Open coygeek opened this issue 4 months ago • 10 comments

Title: Feature Request: UI for Subagent Execution Transparency and Debugging

Is this a feature request or a bug report? Feature Request

Problem Description Currently, when a task is delegated to a subagent (either automatically or by explicit user request), its execution process is a "black box." The user sees that a subagent task has started and, after some time, receives the final output or result.

There is no built-in, user-friendly way to view the subagent's internal "thinking" process, the specific tool calls it makes, the outputs of those tools, or any errors it might have encountered along the way.

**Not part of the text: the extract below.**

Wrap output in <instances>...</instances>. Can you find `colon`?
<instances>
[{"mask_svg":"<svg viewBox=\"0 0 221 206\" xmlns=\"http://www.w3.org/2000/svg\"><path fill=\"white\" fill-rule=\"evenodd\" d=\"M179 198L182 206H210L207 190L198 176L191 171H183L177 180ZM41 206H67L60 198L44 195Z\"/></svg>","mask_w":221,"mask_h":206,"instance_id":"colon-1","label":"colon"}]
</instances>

This lack of visibility makes it:

  • Difficult to debug: If a subagent fails or produces an unexpected result, it's nearly impossible to trace its steps to understand what went wrong.
  • Hard to trust: Users cannot verify that the subagent is taking a sensible or efficient path to solve the problem.
  • A missed learning opportunity: Users can't learn from the subagent's successful or unsuccessful strategies to improve their own prompts or subagent definitions.

Proposed Solution I propose adding an expandable UI element in the main conversation transcript for each subagent task. By default, this element would show a summary (e.g., "Debugger subagent is working on the task..."). When clicked, it would expand to reveal the subagent's complete, isolated transcript.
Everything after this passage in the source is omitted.